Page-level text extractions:
---+---
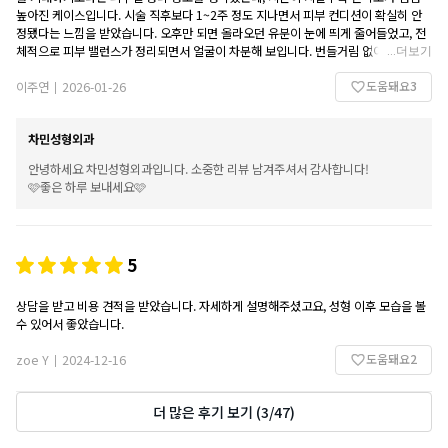
높아진 케이스입니다. 시술 직후보다 1~2주 정도 지나면서 피부 컨디션이 확실히 안
정됐다는 느낌을 받았습니다. 오후만 되면 올라오던 유분이 눈에 띄게 줄어들었고, 전
체적으로 피부 밸런스가 정리되면서 얼굴이 차분해 보입니다. 번들거림 없이 은은하게
...
더보기
정돈된 피부 상태라 메이크업 지속력도 좋아졌고, 화장이 들뜨거나 무너지는 일이 줄
도움돼요
3
어 일상에서 체감되는 편안함이 큽니다.
이주연
2026-01-26
|
모공이 극적으로 사라졌다기보다는 피부 표면이 고르게 정리된 느낌이 강해 조명 아래
나 민낯일 때도 피부가 깔끔해 보입니다. 무엇보다 과하게 굳거나 시술 티가 나지 않아
차민성형외과
자연스러운 결과가 마음에 들었습니다. 민성기 원장님은 현재 피부 상태에 맞춰 과하
지 않게 진행해 주셨고, 설명 또한 명확해 신뢰가 갔습니다. 단순한 만족을 넘어 생활
안녕하세요 차민성형외과입니다. 소중한 리뷰 남겨주셔서 감사합니다!
속에서 계속 체감되는 변화 덕분에 전반적인 만족도가 높으며, 재시술 의사도 충분히
🩷좋은 하루 보내세요🩷
있습니다.
5
상담을 받고 비용 견적을 받았습니다. 자세하게 설명해주셨고요, 성형 이후 모습을 볼
수 있어서 좋았습니다.
도움돼요
2
zoe Y
2024-12-16
|
더 많은 후기 보기
(
3
/
47
)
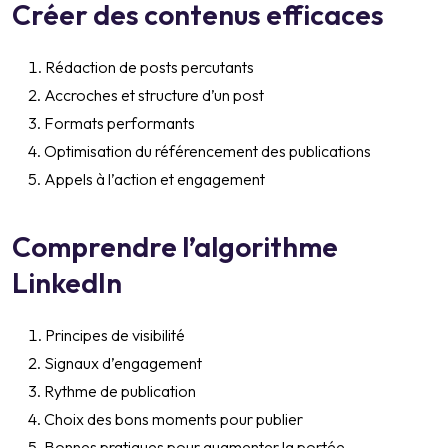
Créer des contenus efficaces
Rédaction de posts percutants
Accroches et structure d’un post
Formats performants
Optimisation du référencement des publications
Appels à l’action et engagement
Comprendre l’algorithme
LinkedIn
Principes de visibilité
Signaux d’engagement
Rythme de publication
Choix des bons moments pour publier
Bonnes pratiques pour augmenter la portée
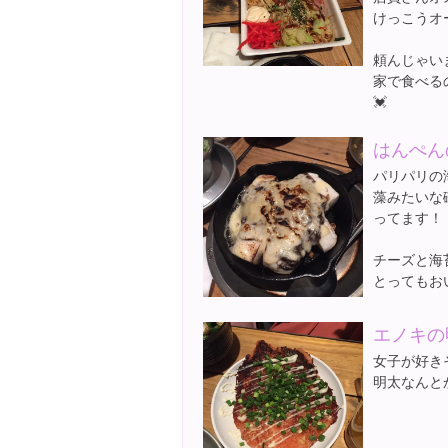
けっこうオ
頼んじゃい
家で食べる
💓
はんぺん
パリパリの
藻みたいな
ってます！
チーズと海
とってもお
エノキの
女子が好きそう
明太なんと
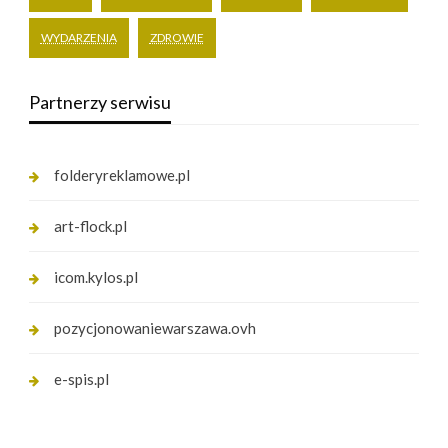
WYDARZENIA
ZDROWIE
Partnerzy serwisu
folderyreklamowe.pl
art-flock.pl
icom.kylos.pl
pozycjonowaniewarszawa.ovh
e-spis.pl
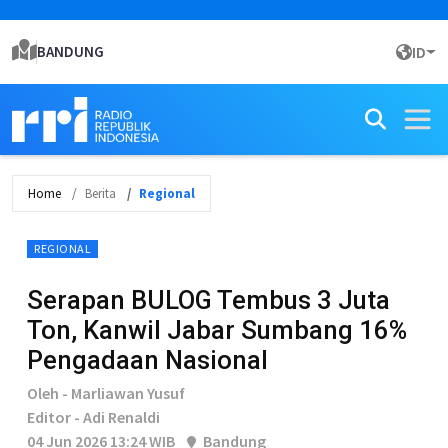
BANDUNG
ID
Home
Berita
Regional
REGIONAL
Serapan BULOG Tembus 3 Juta
Ton, Kanwil Jabar Sumbang 16%
Pengadaan Nasional
Oleh - Marliawan Yusuf
Editor - Adi Renaldi
04 Jun 2026 13:24 WIB
Bandung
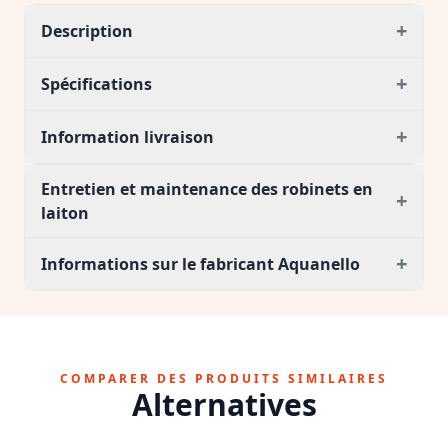
+
Description
+
Spécifications
+
Information livraison
Entretien et maintenance des robinets en
+
laiton
+
Informations sur le fabricant Aquanello
COMPARER DES PRODUITS SIMILAIRES
Alternatives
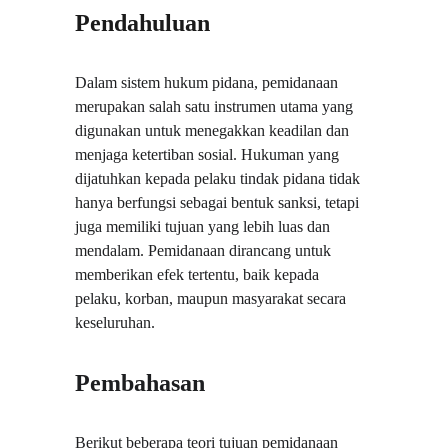
Pendahuluan
Dalam sistem hukum pidana, pemidanaan 
merupakan salah satu instrumen utama yang 
digunakan untuk menegakkan keadilan dan 
menjaga ketertiban sosial. Hukuman yang 
dijatuhkan kepada pelaku tindak pidana tidak 
hanya berfungsi sebagai bentuk sanksi, tetapi 
juga memiliki tujuan yang lebih luas dan 
mendalam. Pemidanaan dirancang untuk 
memberikan efek tertentu, baik kepada 
pelaku, korban, maupun masyarakat secara 
keseluruhan.
Pembahasan
Berikut beberapa teori tujuan pemidanaan 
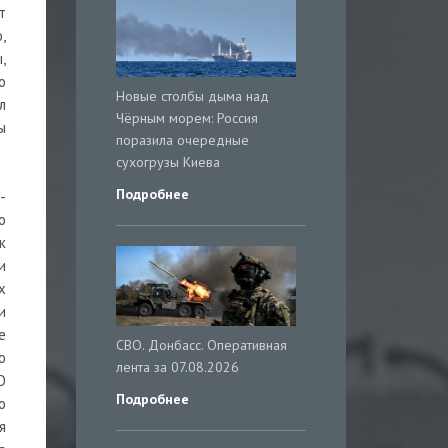
т
,
,
о
Новые столбы дыма над
л
Чёрным морем: Россия
ы
поразила очередные
сухогрузы Киева
Подробнее
-
о
к
и
х
и
е
СВО. Донбасс. Оперативная
о
лента за 07.08.2026
О
Подробнее
о
я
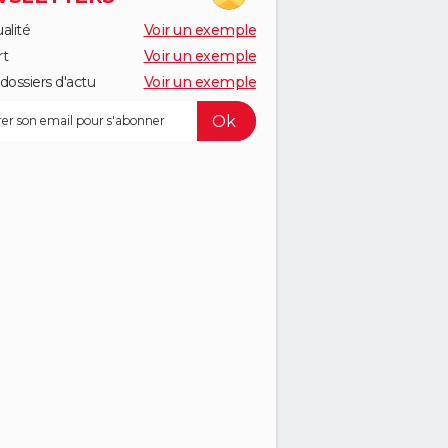
alité
Voir un exemple
rt
Voir un exemple
dossiers d'actu
Voir un exemple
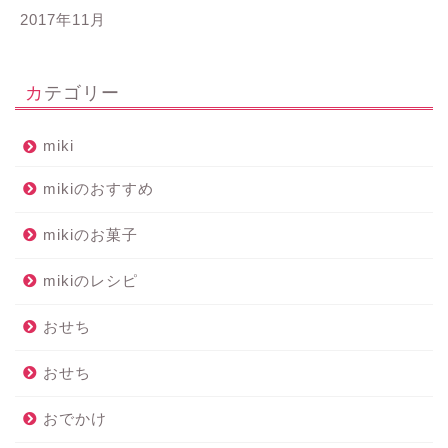
2017年11月
カテゴリー
miki
mikiのおすすめ
mikiのお菓子
mikiのレシピ
おせち
おせち
おでかけ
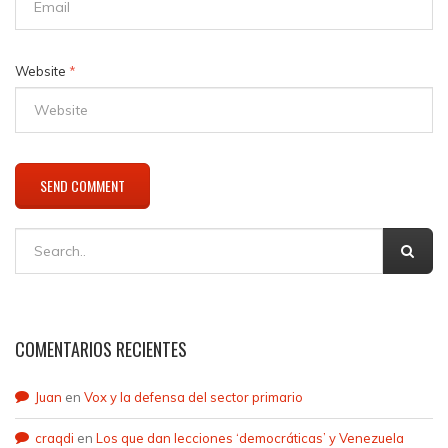
Website
*
COMENTARIOS RECIENTES
Juan
en
Vox y la defensa del sector primario
craqdi
en
Los que dan lecciones ‘democráticas’ y Venezuela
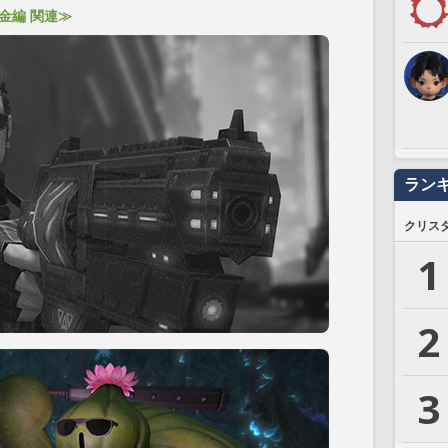
金編 関連≫
ラン
クリス
1
2
3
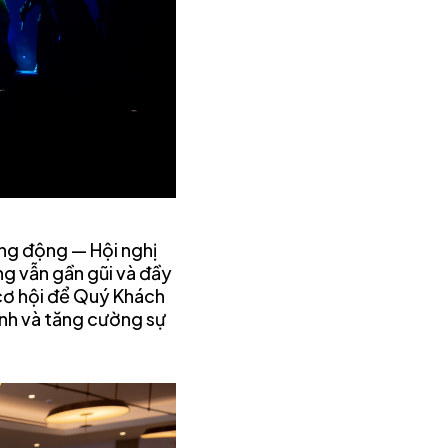
ăng động — Hội nghị
g vẫn gần gũi và đầy
cơ hội để Quý Khách
anh và tăng cường sự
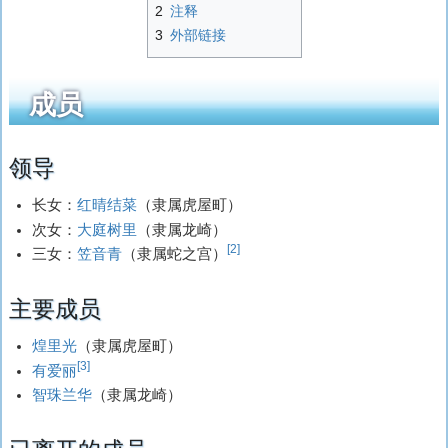
2
注释
3
外部链接
成员
领导
长女：
红晴结菜
（隶属虎屋町）
次女：
大庭树里
（隶属龙崎）
[2]
三女：
笠音青
（隶属蛇之宫）
主要成员
煌里光
（隶属虎屋町）
[3]
有爱丽
智珠兰华
（隶属龙崎）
---+---
EXERCISE PROMPT:
Show every line of the records that contains the string "yang", copying each line in full.

TASK SOLUTION:
merupakan salah satu instrumen utama yang 
menjaga ketertiban sosial. Hukuman yang 
juga memiliki tujuan yang lebih luas dan 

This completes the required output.